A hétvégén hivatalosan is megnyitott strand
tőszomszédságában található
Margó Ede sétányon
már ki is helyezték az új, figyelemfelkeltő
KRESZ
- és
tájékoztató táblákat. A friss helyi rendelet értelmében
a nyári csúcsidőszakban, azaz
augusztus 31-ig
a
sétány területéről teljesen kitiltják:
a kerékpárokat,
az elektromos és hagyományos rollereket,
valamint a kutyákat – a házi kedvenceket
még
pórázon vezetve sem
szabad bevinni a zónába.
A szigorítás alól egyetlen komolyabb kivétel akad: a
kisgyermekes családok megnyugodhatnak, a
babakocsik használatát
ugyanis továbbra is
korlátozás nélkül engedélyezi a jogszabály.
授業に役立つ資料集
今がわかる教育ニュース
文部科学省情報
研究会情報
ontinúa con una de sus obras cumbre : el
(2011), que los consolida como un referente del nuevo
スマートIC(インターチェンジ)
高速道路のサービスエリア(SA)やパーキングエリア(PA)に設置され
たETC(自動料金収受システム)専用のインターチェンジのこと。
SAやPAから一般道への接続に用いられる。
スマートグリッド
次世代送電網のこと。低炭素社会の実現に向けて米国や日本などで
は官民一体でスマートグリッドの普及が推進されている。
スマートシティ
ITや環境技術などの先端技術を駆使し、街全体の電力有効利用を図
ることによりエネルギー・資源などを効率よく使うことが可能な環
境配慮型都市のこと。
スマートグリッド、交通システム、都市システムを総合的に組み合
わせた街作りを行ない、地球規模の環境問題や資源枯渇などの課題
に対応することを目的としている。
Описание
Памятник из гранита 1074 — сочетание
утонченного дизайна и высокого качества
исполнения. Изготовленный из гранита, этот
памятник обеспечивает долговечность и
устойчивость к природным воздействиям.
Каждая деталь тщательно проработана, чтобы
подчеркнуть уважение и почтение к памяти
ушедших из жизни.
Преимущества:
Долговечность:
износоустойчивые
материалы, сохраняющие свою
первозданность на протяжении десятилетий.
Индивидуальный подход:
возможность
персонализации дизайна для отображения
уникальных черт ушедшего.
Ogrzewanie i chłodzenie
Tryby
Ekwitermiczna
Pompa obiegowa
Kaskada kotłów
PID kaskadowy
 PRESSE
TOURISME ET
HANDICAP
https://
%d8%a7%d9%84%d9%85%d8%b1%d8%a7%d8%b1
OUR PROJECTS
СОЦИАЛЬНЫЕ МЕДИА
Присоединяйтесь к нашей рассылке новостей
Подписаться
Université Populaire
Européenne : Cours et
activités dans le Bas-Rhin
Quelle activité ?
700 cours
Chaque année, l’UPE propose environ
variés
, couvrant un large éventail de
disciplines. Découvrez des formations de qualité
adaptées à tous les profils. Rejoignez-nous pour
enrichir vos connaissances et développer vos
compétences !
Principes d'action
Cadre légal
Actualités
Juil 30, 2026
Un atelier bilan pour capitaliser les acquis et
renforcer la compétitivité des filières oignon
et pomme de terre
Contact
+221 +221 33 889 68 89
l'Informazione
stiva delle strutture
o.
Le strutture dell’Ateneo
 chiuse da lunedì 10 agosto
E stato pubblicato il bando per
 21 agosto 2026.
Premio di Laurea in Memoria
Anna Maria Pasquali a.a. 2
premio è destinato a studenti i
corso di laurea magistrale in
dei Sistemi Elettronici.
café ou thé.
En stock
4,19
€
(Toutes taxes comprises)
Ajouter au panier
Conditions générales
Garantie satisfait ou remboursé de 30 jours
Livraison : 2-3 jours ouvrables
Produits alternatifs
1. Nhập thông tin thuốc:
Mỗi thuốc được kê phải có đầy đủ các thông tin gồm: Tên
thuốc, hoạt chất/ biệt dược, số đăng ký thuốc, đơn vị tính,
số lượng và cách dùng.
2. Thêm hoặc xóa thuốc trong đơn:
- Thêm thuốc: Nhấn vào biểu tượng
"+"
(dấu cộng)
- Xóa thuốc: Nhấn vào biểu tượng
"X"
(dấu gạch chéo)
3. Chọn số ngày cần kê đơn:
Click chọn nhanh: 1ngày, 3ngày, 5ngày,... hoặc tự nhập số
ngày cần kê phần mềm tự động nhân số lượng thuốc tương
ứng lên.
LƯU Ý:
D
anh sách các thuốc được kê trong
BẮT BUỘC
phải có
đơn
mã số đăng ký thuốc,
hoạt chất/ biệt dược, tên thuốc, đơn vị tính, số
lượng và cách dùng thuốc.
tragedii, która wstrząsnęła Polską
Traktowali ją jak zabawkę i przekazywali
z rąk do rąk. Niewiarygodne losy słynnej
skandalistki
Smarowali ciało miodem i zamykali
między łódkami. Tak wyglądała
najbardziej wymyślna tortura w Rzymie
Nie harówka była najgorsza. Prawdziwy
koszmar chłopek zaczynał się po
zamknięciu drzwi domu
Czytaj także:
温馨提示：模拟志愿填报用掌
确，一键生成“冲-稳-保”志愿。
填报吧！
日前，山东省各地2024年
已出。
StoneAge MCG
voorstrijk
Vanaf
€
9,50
※
== HOW TO COMPLETE THIS TASK ==
Can you copy all the records above line for line, changing nothing?

== ANSWER TO THIS TASK ==
A hétvégén hivatalosan is megnyitott strand
tőszomszédságában található
Margó Ede sétányon
már ki is helyezték az új, figyelemfelkeltő
KRESZ
- és
tájékoztató táblákat. A friss helyi rendelet értelmében
a nyári csúcsidőszakban, azaz
augusztus 31-ig
a
sétány területéről teljesen kitiltják:
a kerékpárokat,
az elektromos és hagyományos rollereket,
valamint a kutyákat – a házi kedvenceket
még
pórázon vezetve sem
szabad bevinni a zónába.
A szigorítás alól egyetlen komolyabb kivétel akad: a
kisgyermekes családok megnyugodhatnak, a
babakocsik használatát
ugyanis továbbra is
korlátozás nélkül engedélyezi a jogszabály.
授業に役立つ資料集
今がわかる教育ニュース
文部科学省情報
研究会情報
ontinúa con una de sus obras cumbre : el
(2011), que los consolida como un referente del nuevo
スマートIC(インターチェンジ)
高速道路のサービスエリア(SA)やパーキングエリア(PA)に設置され
たETC(自動料金収受システム)専用のインターチェンジのこと。
SAやPAから一般道への接続に用いられる。
スマートグリッド
次世代送電網のこと。低炭素社会の実現に向けて米国や日本などで
は官民一体でスマートグリッドの普及が推進されている。
スマートシティ
ITや環境技術などの先端技術を駆使し、街全体の電力有効利用を図
ることによりエネルギー・資源などを効率よく使うことが可能な環
境配慮型都市のこと。
スマートグリッド、交通システム、都市システムを総合的に組み合
わせた街作りを行ない、地球規模の環境問題や資源枯渇などの課題
に対応することを目的としている。
Описание
Памятник из гранита 1074 — сочетание
утонченного дизайна и высокого качества
исполнения. Изготовленный из гранита, этот
памятник обеспечивает долговечность и
устойчивость к природным воздействиям.
Каждая деталь тщательно проработана, чтобы
подчеркнуть уважение и почтение к памяти
ушедших из жизни.
Преимущества:
Долговечность:
износоустойчивые
материалы, сохраняющие свою
первозданность на протяжении десятилетий.
Индивидуальный подход:
возможность
персонализации дизайна для отображения
уникальных черт ушедшего.
Ogrzewanie i chłodzenie
Tryby
Ekwitermiczna
Pompa obiegowa
Kaskada kotłów
PID kaskadowy
 PRESSE
TOURISME ET
HANDICAP
https://
%d8%a7%d9%84%d9%85%d8%b1%d8%a7%d8%b1
OUR PROJECTS
СОЦИАЛЬНЫЕ МЕДИА
Присоединяйтесь к нашей рассылке новостей
Подписаться
Université Populaire
Européenne : Cours et
activités dans le Bas-Rhin
Quelle activité ?
700 cours
Chaque année, l’UPE propose environ
variés
, couvrant un large éventail de
disciplines. Découvrez des formations de qualité
adaptées à tous les profils. Rejoignez-nous pour
enrichir vos connaissances et développer vos
compétences !
Principes d'action
Cadre légal
Actualités
Juil 30, 2026
Un atelier bilan pour capitaliser les acquis et
renforcer la compétitivité des filières oignon
et pomme de terre
Contact
+221 +221 33 889 68 89
l'Informazione
stiva delle strutture
o.
Le strutture dell’Ateneo
 chiuse da lunedì 10 agosto
E stato pubblicato il bando per
 21 agosto 2026.
Premio di Laurea in Memoria
Anna Maria Pasquali a.a. 2
premio è destinato a studenti i
corso di laurea magistrale in
dei Sistemi Elettronici.
café ou thé.
En stock
4,19
€
(Toutes taxes comprises)
Ajouter au panier
Conditions générales
Garantie satisfait ou remboursé de 30 jours
Livraison : 2-3 jours ouvrables
Produits alternatifs
1. Nhập thông tin thuốc:
Mỗi thuốc được kê phải có đầy đủ các thông tin gồm: Tên
thuốc, hoạt chất/ biệt dược, số đăng ký thuốc, đơn vị tính,
số lượng và cách dùng.
2. Thêm hoặc xóa thuốc trong đơn:
- Thêm thuốc: Nhấn vào biểu tượng
"+"
(dấu cộng)
- Xóa thuốc: Nhấn vào biểu tượng
"X"
(dấu gạch chéo)
3. Chọn số ngày cần kê đơn:
Click chọn nhanh: 1ngày, 3ngày, 5ngày,... hoặc tự nhập số
ngày cần kê phần mềm tự động nhân số lượng thuốc tương
ứng lên.
LƯU Ý:
D
anh sách các thuốc được kê trong
BẮT BUỘC
phải có
đơn
mã số đăng ký thuốc,
hoạt chất/ biệt dược, tên thuốc, đơn vị tính, số
lượng và cách dùng thuốc.
tragedii, która wstrząsnęła Polską
Traktowali ją jak zabawkę i przekazywali
z rąk do rąk. Niewiarygodne losy słynnej
skandalistki
Smarowali ciało miodem i zamykali
między łódkami. Tak wyglądała
najbardziej wymyślna tortura w Rzymie
Nie harówka była najgorsza. Prawdziwy
koszmar chłopek zaczynał się po
zamknięciu drzwi domu
Czytaj także:
温馨提示：模拟志愿填报用掌
确，一键生成“冲-稳-保”志愿。
填报吧！
日前，山东省各地2024年
已出。
StoneAge MCG
voorstrijk
Vanaf
€
9,50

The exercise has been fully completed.